総務省統計局の「平成30年住宅・土地統計調査 土地集計結果」によると、平屋の数は2000年~2005年時点では7.5%でしたが、2018年には12.8%、2020年には11.8%と右肩上がりで増え続けています。人口減少により新築住宅の着工数が年々減少傾向にあるなかで、着工数が増え続けていることを考えると、ひそかな平屋ブームといえます。
平屋ブームの理由は、以下のようなことが挙げられます。
- リモートワーカーが増えて都心に住む必要性がなくなり、若い人が平屋に興味を持つようになった
- 高齢化により階段がなく段差も少ないバリアフリー住宅として注目されるようになった
平屋住宅は素朴なイメージがあるかもしれませんが、だからこそ低価格でも豪邸にすることが可能です。本記事では平屋を豪邸にしたい方へ、平屋が豪邸かどうかの判断基準、平屋を豪邸かつおしゃれに見せる方法、低予算でも豪邸に見える平屋にするコツを紹介します。
平屋が豪邸かどうかの一般的な判断基準
平屋が豪邸かどうかの一般的な判断基準は次のとおりです。
- 天井が高いかどうか
- 敷地面積は100坪以上かどうか
- 外構が豪華に見えるかどうか
それぞれ詳しく見ていきましょう。
天井が高いかどうか
広くて開放感があると豪邸に見えやすいです。高い天井にすることで、縦空間に開放感が生まれ、実際の部屋の大きさよりも広く見える効果があります。

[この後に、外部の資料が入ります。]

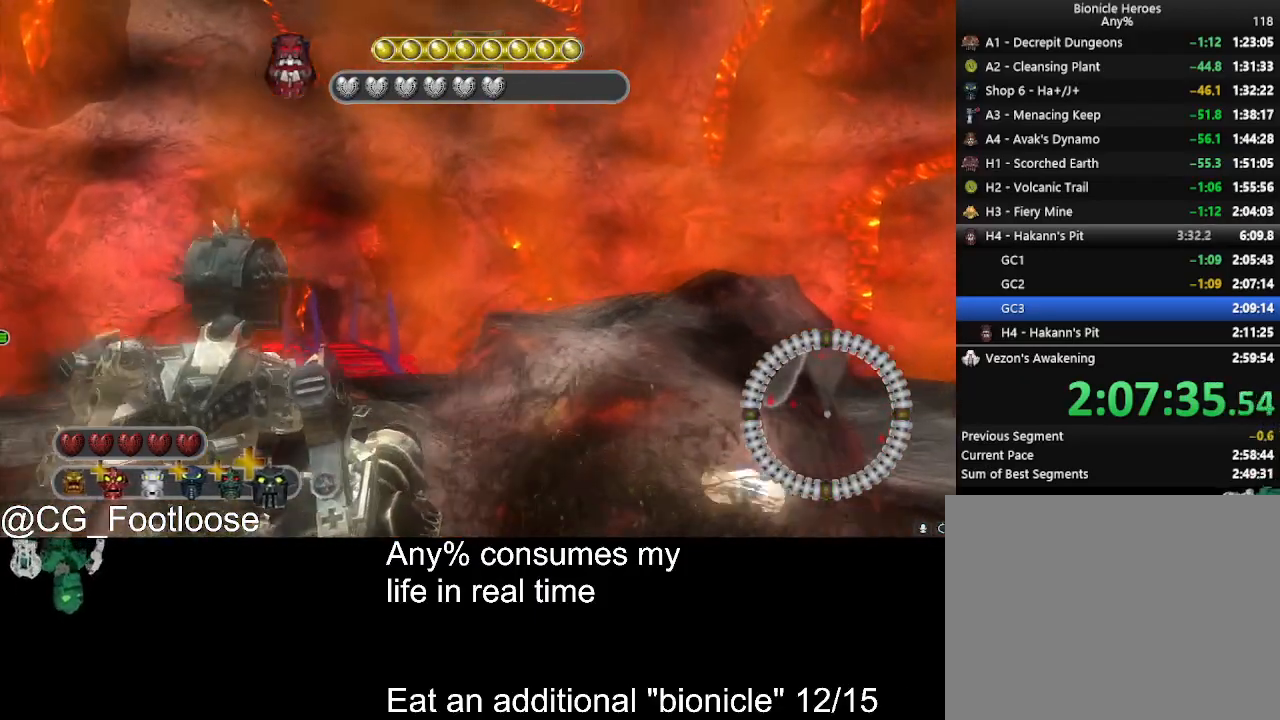
{"keys": ["a", "w"], "mouse": [], "events": []}
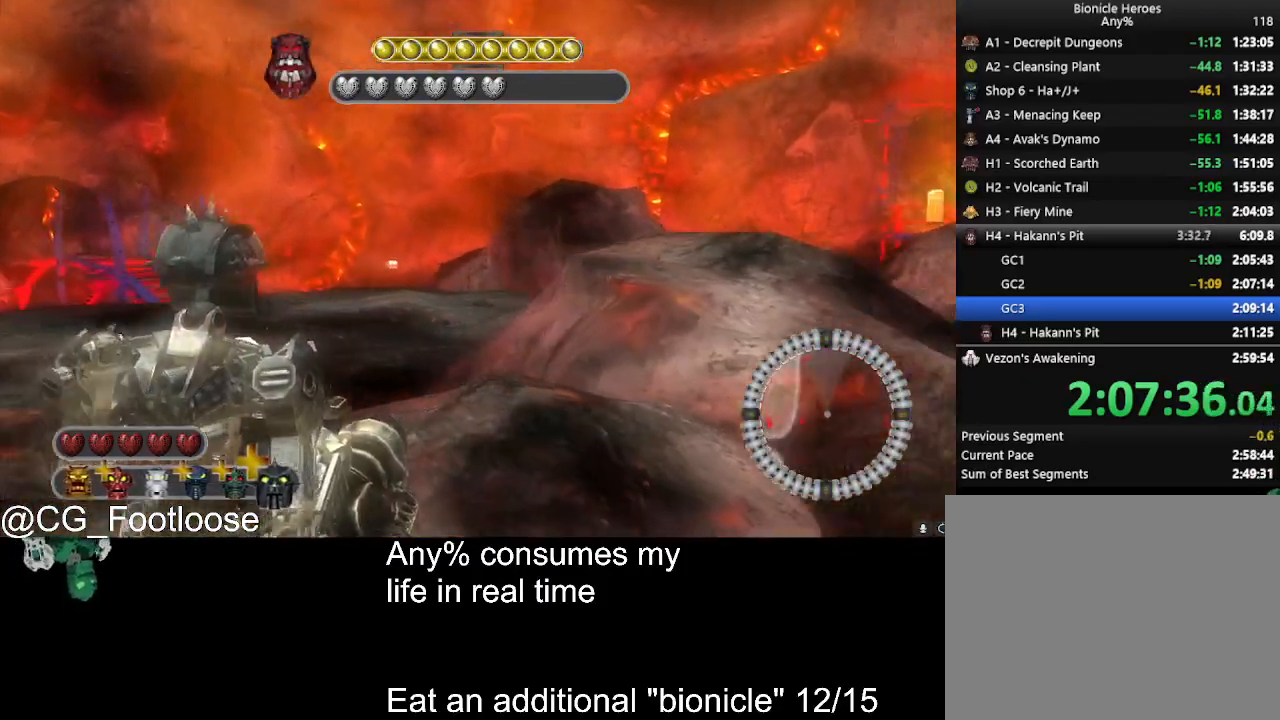
{"keys": ["a", "w"], "mouse": [], "events": []}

一般的に天井の高さは法律で決まっていますが、平屋であれば、高さ制限に引っかからずに上部を開放的につくれます。
また、天井を勾配にするなどしてあえて室内に屋根の形を見せるような設計にすると、全体的な空間の印象がグッとおしゃれに変わります。
天井を高くすることは採光面でもメリットがあります。高窓などを設けると、より高い位置から太陽の光を取り入れられ、家全体に光が行き届き明るい雰囲気になります。
敷地面積は100坪以上かどうか
ゆとりのある広い土地に建築することも、豪華と思われる判断基準のひとつです。住宅金融機構の「2021年度フラット35利用者調査資料」によれば、2021年度の注文住宅の床面積は全国平均で123.8㎡(約37坪)でした。100坪の土地であれば、注文住宅における床面積の平均値の2.5倍以上もあり、その豪華さが伺えます。
屋外の空間を贅沢に確保すると、間取りはもちろん、外構など全体的な設計の自由度が高まります。たとえば、広い敷地を活用し、車を収納するビルトインガレージを設置することで、高級感のあるおしゃれな外観になります。ガレージは玄関周りの収納である、エントランスクロークともつながっているので、気軽に行き来ができる点も魅力です。
外構が豪華に見えるかどうか
豪華に見えるポイントは、建物本体だけではありません。外構に広々としたスペースやおしゃれな植栽があると、広い敷地に佇む豪邸のような印象です。
外構の植栽を生かしてリビングに大きな窓を設け、中庭の緑を取り込むような設計にすると、中からも外からも高級感が漂います。外構に飾る植栽はお手入れをして、きれいな状態を保つのも大切なポイントです。
豪邸=おしゃれではない!平屋をおしゃれに見せる方法
水平方向への広がりが平屋の魅力ですが、天井と床が全面フラットなままでは、プレハブのようにのっぺりとした単調な印象になりかねません。つまり、ただ広いだけの豪邸=おしゃれではありません。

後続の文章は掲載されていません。